Netanyahu green-lights bill being drafted by Likud MK to give voters chance to directly elect PM if Knesset is deadlocked.

Arutz Sheva Staff,

Netanyahu and Gantz
Netanyahu and Gantz
REUTERS

As Israel inches towards its third general election in less than 12 months, the Likud is drafting a bill aimed at breaking the political deadlock – and preventing the possibility of a fourth election.

According to a report by Yediot Ahronot Monday, Likud MK Shlomo Karai is drafting bill which would resolve the ongoing political stalemate, giving voters the opportunity to directly elect the prime minister if no candidate is able to build a coalition government.

Under the current system, voters give their ballots to party lists, which in turn negotiate with other parties to form majority coalitions. The leader of the largest party able to cobble together a majority in the Knesset is typically the one selected to serve as premier.

With neither the left-wing nor right-wing blocs receiving an absolute majority in the 21st or 22nd Knessets, however, neither Prime Minister Binyamin Netanyahu nor challenger Benny Gantz, who leads the Blue and White party, have been able to form a new government. The Knesset now has less than three weeks left to choose a new premier, who will require the backing of 61 MKs, or dissolve itself and go to elections yet again.

But polls show that a third election would likely result in the roughly the same outcome as the previous vote.

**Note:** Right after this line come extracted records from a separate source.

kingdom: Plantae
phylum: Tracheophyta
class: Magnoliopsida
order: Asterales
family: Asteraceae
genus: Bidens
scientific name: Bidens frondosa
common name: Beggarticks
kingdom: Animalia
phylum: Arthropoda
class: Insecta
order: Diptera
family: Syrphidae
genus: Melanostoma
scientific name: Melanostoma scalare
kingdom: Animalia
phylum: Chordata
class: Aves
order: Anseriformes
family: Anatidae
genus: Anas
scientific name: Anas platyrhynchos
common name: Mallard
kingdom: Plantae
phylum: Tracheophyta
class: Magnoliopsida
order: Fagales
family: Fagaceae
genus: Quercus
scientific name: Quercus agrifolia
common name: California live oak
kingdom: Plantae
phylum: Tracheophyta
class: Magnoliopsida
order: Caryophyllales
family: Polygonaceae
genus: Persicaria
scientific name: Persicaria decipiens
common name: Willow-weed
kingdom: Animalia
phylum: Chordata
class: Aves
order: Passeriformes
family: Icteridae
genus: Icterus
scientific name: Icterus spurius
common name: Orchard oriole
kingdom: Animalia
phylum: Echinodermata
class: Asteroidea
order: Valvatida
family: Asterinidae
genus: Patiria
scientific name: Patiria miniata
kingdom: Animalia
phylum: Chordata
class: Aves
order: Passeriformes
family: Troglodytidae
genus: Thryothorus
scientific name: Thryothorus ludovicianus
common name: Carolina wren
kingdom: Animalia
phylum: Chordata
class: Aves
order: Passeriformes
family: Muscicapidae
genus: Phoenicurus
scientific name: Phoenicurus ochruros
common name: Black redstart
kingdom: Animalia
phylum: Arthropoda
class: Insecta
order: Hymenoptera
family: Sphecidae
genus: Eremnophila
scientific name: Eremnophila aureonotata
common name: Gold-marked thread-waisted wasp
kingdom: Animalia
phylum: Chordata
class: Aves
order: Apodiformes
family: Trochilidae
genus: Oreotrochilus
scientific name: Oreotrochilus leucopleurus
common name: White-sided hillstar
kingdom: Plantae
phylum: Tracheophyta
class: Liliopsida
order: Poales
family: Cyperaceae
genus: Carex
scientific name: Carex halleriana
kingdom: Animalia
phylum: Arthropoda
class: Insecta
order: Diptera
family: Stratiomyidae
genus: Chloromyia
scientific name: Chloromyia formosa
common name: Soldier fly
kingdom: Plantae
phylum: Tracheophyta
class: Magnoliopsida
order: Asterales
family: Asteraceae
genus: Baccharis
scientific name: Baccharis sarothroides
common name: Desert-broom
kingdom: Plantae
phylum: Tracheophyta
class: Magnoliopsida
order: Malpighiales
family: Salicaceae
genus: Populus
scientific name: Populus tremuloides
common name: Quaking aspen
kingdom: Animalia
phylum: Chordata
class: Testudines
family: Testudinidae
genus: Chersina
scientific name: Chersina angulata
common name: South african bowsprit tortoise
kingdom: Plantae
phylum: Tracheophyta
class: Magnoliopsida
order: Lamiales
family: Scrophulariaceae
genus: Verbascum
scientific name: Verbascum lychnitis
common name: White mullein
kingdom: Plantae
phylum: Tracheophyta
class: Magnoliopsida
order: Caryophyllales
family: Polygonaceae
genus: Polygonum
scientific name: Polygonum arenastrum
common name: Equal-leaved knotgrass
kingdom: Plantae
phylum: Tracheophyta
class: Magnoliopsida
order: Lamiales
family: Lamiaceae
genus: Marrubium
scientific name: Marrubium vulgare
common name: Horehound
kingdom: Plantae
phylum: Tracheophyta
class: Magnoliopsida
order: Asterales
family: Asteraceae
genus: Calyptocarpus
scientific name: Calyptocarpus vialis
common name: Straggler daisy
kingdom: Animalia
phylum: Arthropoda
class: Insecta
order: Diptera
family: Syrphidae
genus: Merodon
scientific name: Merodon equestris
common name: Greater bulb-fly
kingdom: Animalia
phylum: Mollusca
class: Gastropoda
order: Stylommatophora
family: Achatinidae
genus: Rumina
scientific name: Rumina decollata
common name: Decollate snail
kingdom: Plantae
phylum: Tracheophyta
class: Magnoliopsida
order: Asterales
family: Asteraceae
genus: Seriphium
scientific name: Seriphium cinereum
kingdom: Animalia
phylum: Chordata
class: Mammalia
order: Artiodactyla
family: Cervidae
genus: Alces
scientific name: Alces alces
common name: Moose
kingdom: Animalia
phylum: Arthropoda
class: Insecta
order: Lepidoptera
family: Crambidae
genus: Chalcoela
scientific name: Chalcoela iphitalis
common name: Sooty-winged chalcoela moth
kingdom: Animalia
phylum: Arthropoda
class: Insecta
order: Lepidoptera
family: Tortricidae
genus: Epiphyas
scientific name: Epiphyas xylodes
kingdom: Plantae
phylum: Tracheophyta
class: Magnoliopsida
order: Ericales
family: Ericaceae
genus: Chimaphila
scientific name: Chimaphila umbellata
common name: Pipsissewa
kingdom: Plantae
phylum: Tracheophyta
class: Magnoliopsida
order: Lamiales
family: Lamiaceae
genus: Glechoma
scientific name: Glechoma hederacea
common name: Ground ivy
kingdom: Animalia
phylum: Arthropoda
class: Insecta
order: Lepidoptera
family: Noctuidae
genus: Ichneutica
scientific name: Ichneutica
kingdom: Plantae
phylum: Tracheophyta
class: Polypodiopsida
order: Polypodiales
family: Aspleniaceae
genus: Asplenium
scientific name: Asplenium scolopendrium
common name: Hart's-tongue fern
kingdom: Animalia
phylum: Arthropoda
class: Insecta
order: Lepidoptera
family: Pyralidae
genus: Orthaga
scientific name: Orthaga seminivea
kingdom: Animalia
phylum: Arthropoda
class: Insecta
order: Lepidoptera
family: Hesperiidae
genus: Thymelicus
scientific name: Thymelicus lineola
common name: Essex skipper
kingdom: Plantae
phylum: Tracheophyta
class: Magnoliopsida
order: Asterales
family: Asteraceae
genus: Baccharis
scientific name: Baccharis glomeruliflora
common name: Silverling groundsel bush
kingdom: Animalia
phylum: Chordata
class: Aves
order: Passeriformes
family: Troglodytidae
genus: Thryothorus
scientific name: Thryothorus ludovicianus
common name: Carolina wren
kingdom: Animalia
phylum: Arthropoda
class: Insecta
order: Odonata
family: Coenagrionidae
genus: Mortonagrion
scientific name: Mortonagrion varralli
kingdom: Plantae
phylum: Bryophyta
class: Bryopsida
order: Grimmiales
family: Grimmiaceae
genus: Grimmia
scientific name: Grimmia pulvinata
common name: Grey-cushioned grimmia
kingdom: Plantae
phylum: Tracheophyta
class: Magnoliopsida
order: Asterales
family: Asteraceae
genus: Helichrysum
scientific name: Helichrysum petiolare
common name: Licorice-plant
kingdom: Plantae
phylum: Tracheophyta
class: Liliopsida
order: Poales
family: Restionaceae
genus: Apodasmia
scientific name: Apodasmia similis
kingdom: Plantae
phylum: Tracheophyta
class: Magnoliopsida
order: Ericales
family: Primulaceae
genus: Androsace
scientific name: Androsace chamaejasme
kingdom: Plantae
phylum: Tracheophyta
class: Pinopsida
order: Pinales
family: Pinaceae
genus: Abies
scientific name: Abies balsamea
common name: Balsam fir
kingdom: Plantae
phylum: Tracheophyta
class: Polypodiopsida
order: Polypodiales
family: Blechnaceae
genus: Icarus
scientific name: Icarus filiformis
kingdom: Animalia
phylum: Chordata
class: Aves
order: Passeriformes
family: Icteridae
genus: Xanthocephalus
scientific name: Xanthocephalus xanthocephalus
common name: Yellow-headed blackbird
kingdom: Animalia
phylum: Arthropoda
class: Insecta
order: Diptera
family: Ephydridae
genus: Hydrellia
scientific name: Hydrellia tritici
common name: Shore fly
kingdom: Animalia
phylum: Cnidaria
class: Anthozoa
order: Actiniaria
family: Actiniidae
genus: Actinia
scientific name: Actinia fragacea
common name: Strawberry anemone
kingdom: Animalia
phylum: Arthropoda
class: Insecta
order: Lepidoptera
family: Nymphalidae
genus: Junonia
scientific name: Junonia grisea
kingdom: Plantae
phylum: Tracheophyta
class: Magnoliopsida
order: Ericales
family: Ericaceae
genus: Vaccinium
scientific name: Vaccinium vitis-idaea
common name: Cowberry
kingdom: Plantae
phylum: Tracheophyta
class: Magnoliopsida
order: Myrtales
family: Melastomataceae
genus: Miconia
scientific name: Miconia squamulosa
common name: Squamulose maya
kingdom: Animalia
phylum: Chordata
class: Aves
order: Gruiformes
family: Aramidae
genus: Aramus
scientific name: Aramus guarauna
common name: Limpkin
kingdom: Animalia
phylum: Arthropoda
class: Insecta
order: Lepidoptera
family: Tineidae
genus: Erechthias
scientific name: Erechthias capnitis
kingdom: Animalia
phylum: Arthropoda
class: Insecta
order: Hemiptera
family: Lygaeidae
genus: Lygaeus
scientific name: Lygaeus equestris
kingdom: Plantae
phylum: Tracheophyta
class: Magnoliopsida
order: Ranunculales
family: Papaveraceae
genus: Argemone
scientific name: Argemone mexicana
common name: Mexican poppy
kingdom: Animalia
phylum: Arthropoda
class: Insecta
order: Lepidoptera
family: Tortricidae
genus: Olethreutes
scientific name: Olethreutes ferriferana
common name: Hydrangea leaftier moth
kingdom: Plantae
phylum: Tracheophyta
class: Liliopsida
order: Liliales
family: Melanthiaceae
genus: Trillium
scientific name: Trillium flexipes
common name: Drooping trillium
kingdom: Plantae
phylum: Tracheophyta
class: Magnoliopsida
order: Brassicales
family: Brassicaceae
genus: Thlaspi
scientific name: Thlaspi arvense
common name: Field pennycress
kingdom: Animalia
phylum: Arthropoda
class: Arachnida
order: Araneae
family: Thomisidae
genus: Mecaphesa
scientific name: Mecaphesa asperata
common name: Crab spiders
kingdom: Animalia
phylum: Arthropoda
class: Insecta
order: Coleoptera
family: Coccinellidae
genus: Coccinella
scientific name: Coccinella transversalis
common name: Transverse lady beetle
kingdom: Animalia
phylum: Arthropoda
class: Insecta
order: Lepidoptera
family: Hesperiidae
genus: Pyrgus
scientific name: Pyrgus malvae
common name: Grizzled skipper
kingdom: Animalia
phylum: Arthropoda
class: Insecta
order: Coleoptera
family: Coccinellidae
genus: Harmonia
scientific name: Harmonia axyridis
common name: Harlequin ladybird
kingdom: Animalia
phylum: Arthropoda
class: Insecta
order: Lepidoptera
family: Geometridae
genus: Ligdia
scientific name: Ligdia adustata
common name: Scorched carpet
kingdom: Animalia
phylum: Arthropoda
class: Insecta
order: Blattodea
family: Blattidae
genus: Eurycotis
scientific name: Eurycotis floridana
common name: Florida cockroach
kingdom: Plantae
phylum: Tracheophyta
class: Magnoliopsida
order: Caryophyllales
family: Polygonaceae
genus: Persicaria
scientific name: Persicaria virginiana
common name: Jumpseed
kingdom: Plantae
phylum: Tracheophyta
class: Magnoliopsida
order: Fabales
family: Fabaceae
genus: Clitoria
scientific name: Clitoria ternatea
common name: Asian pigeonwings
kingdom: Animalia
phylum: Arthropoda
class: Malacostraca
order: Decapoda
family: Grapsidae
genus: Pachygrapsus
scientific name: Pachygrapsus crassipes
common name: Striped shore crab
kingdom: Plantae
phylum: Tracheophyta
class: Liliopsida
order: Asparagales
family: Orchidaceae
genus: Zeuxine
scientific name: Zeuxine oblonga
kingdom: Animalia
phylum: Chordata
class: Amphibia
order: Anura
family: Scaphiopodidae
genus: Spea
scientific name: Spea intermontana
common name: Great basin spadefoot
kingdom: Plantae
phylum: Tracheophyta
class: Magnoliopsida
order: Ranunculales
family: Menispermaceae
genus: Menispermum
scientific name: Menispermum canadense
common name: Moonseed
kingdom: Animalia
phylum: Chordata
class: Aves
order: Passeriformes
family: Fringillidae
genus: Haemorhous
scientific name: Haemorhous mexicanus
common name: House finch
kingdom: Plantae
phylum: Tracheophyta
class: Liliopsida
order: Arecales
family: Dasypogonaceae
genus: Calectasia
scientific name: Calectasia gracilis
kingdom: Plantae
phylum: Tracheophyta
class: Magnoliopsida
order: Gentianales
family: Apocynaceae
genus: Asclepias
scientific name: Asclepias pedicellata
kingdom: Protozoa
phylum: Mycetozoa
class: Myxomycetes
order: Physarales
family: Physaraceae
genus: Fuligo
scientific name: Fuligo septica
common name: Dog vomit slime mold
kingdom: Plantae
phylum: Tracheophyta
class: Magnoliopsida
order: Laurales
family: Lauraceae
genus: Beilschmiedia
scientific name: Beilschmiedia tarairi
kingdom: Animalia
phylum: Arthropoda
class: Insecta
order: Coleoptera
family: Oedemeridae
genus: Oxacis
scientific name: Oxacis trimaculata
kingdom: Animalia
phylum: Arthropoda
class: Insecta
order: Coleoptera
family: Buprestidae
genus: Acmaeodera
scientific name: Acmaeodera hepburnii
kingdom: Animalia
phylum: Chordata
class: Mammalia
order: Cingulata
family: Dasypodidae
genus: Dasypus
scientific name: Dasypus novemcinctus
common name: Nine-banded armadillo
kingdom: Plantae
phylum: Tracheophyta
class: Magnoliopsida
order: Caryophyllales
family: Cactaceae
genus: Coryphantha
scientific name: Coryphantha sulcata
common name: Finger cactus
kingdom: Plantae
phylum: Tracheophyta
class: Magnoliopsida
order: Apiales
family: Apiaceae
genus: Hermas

In a bid to break the ongoing stalemate, MK Karai (Likud) is preparing a bill which would modify Israel’s election laws, allowing voters to directly select the prime minister, if no candidate is able to form a government in the traditional way.

Leaders of the major parties would face off in a direct election, and the winner would not only receive the premiership, but also an additional 12 Knesset Members, to be allotted to members of the winner’s bloc, allowing the new premier to comfortably form a majority coalition.

The plan has received the backing of Prime Minister Binyamin Netanyahu.

To pass into law, however, the bill would require the support of 61 MKs in the Knesset – requiring support from either members of the left-wing bloc, or the Yisrael Beytenu party.